TASK TO CARRY OUT.
Give the listing back in full, exactly as written, with the pictures removed.

DATA SHOWN.

'''

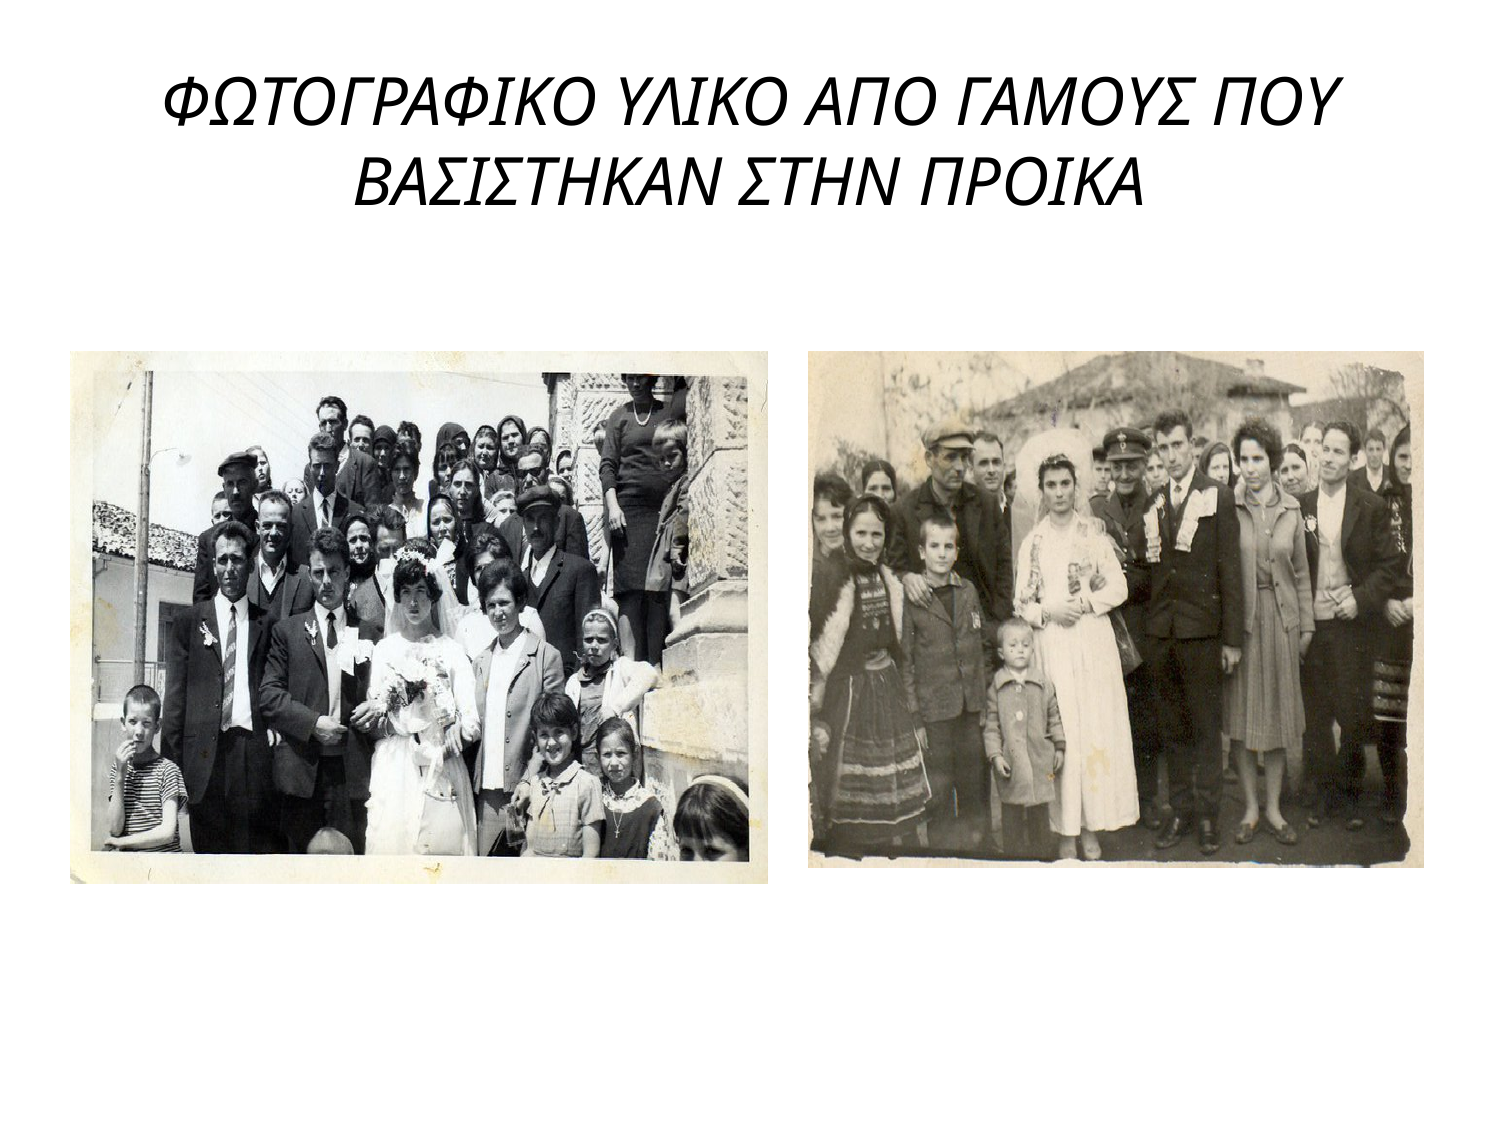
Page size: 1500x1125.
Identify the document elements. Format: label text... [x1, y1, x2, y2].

title ΦΩΤΟΓΡΑΦΙΚΟ ΥΛΙΚΟ ΑΠΟ ΓΑΜΟΥΣ ΠΟΥ ΒΑΣΙΣΤΗΚΑΝ ΣΤΗΝ ΠΡΟΙΚΑ [75, 45, 1425, 233]
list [70, 351, 769, 884]
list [808, 351, 1424, 868]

'''

YOUR SOLUTION.
Page size: 1500x1125.
Identify the document elements. Format: label text... [x1, y1, x2, y2].

title ΦΩΤΟΓΡΑΦΙΚΟ ΥΛΙΚΟ ΑΠΟ ΓΑΜΟΥΣ ΠΟΥ ΒΑΣΙΣΤΗΚΑΝ ΣΤΗΝ ΠΡΟΙΚΑ [75, 45, 1425, 233]
list [70, 351, 769, 884]
list [808, 351, 1424, 868]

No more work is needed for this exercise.